Francisco completmenta a sua pergunta acrescentando:
Desde pequenino que me ensinaram que Deus é amor, bondade, paz. No entanto, na Sagrada Escritura, Ele aparece, muitas vezes, vingativo, maldoso, sem piedade e incapaz de perdoar, como em Levítico 26,15-34.
As duas afirmações que você faz nesse texto aqui acima são verdadeiras: tanto ensinaram bem a você sobre a bondade intrínseca de Deus quanto é verdade que na Bíblia existem passagens que mostram a violência atribuída a Deus. E nós nos encontramos no meio desse fogo cruzado, no meio dessa neblina que precisa ser esclarecida.
Partimos do fato que efetivamente Deus é bom, é o sumo bem. E como não podemos atribuir a mentira a Deus, nele não pode existir a maldade e todas as suas derivações. Portanto, é necessário entender os textos que atribuem a violência como uma iniciativa divina. Para entender essa questão precisamos esclarecer a lógica da revelação.
A Revelação na Biblia
As Sagradas Escrituras dos judeus e dos cristãos, Antigo e Novo Testamento, não foram ditadas por Deus, mas escritas durante o processo vital do povo de Deus, desde os patriarcas até a revelação plena em Cristo. Deus transmitiu sua mensagem usando imagens humanas, servindo-se de pessoas concretas, como um pedagogo. Para uma criança que entra na escola, o professor começa dizendo como fazer uma simples adição, 1 + 1; só no decurso da sua caminhada, o professor ensinará a fazer equações complicadas. Essa metodologia faz parte da pegadogia. Deus também foi um pedagogo, tomando o sue povo como uma criança, ensinando a ele a sua mensagem aos poucos.
Trocando em miúdos, poderíamos dizer que Deus se explicou de maneira pacata, aos poucos, usando costumes e recursos limitados, inseridos em um contexto humano vital. Deus "se limitou". Na verdade, as passagens bíblicas que atribuem violência a Deus fazem parte dessa lógica, no sentido que são maneiras de ver Deus, mas não necessariamente verdades objetivas divinas. Em determinada época da história dos hebreus, Deus foi visto como um general que conduzia o povo à guerra, que se comportava como um militar tradicional. Aos poucos, os próprios hebreus foram percebendo que o "ser general" de Deus não era exatamente igual à imagem humana, mas que transcendia a esta.
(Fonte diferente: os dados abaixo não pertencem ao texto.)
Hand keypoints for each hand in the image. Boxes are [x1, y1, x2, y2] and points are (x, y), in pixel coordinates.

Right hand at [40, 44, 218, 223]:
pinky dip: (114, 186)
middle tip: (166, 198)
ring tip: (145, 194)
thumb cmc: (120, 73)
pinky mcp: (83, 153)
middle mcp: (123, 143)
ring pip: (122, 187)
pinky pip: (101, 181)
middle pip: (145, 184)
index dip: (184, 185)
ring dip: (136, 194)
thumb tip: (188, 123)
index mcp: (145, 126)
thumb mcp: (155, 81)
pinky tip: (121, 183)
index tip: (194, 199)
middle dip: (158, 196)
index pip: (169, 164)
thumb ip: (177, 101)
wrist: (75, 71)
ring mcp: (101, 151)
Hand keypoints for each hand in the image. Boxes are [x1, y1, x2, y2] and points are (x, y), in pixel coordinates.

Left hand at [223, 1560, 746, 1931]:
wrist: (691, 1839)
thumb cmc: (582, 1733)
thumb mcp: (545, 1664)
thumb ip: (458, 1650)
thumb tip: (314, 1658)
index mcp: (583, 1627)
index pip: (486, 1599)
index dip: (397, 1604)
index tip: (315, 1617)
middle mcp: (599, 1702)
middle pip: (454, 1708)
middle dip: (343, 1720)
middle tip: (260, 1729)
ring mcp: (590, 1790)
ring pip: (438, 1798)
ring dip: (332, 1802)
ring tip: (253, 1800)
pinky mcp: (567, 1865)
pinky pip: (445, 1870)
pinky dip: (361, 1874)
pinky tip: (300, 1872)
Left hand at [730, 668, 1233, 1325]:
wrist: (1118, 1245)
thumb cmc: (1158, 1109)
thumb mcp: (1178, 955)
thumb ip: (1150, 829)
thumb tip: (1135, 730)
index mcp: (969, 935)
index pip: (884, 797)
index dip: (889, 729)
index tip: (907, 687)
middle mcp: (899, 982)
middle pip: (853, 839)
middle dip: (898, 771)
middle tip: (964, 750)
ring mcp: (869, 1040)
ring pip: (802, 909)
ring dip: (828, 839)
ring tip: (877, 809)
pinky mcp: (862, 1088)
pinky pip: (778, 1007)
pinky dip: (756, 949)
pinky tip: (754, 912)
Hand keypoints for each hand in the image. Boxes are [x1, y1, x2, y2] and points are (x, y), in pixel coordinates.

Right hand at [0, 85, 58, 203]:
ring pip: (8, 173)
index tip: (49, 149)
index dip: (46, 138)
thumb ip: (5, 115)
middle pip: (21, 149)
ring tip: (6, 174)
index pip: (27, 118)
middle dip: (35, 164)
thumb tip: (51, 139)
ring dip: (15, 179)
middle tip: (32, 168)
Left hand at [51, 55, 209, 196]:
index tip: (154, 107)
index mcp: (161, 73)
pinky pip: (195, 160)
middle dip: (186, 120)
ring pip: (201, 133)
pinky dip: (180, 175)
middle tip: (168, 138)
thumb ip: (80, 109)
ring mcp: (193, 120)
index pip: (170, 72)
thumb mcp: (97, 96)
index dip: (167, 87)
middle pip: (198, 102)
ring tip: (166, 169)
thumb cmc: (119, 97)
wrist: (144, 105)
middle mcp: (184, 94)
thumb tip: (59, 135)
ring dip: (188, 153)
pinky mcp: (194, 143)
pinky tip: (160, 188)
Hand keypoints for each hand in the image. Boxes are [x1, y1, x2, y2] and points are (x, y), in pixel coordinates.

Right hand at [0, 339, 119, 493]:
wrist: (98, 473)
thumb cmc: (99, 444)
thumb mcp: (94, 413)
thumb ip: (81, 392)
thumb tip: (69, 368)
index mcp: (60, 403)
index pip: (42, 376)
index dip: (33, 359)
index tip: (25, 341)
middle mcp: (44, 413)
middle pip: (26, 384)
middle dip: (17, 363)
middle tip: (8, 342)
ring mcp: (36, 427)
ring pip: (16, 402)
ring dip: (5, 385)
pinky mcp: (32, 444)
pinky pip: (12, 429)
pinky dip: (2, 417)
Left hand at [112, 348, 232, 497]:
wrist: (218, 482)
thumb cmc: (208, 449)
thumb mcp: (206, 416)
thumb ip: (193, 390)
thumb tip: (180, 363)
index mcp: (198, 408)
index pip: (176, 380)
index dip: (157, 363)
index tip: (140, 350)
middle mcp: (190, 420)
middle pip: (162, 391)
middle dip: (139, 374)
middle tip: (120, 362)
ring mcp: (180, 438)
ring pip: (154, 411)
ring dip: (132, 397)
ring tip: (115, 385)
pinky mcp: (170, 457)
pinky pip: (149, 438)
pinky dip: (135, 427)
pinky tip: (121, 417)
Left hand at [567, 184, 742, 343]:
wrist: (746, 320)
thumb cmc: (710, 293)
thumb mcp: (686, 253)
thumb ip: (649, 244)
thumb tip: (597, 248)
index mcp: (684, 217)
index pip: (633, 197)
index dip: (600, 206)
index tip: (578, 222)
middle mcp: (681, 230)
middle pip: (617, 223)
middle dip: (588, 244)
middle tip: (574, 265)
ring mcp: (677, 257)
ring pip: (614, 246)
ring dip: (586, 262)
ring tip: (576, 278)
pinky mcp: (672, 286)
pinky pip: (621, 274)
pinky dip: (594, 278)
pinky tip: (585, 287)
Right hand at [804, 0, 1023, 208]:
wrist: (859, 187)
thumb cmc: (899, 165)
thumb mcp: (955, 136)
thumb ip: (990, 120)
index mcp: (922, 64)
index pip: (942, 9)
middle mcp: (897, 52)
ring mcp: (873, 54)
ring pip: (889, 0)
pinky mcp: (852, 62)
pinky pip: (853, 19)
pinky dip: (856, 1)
Entender esse aspecto da revelação nos leva a compreender como ela seja um processo: a compreensão humana de Deus vai crescendo com o tempo, até se revelar plenamente em Cristo
Valor do Antigo Testamento
A tentação que deriva dessa descoberta é descartar tudo o que é "velho": se agora sabemos que Deus é bom, conforme é evidente no Novo Testamento, por que precisamos ler textos como esse que você citou, aonde aparece a terrível ameaça da maldição divina contra aqueles que não observam seus mandamentos? É uma questão importante, mas podemos estar certos da importância até hoje, mesmo para nós cristãos, do Antigo Testamento.
O Antigo Testamento é um percurso necessário que nos leva, repetindo, também nós hoje a compreender exatamente quem é Jesus, o Filho de Deus. Mesmo tendo a revelação plena em Cristo, não podemos prescindir de quanto é revelado no Antigo Testamento, pois ali se encontra o fundamento de tudo. Um fundamento pode estar escondido, não aparecer, mas nunca pode ser eliminado; a consequência é a ruína da construção, da nossa fé, nesse caso. Como mencionei acima, podemos usar a metáfora do percurso da aprendizagem matemática: mesmo quem sabe fazer cálculos impressionantes, resolver problemas e contas complexas, não pode ignorar que lá no início aprendeu a somar 1 + 1. Pode parecer absurdo, mas essa simples soma é fundamental para resolver equações complexas e não pode nunca ser deixada para trás.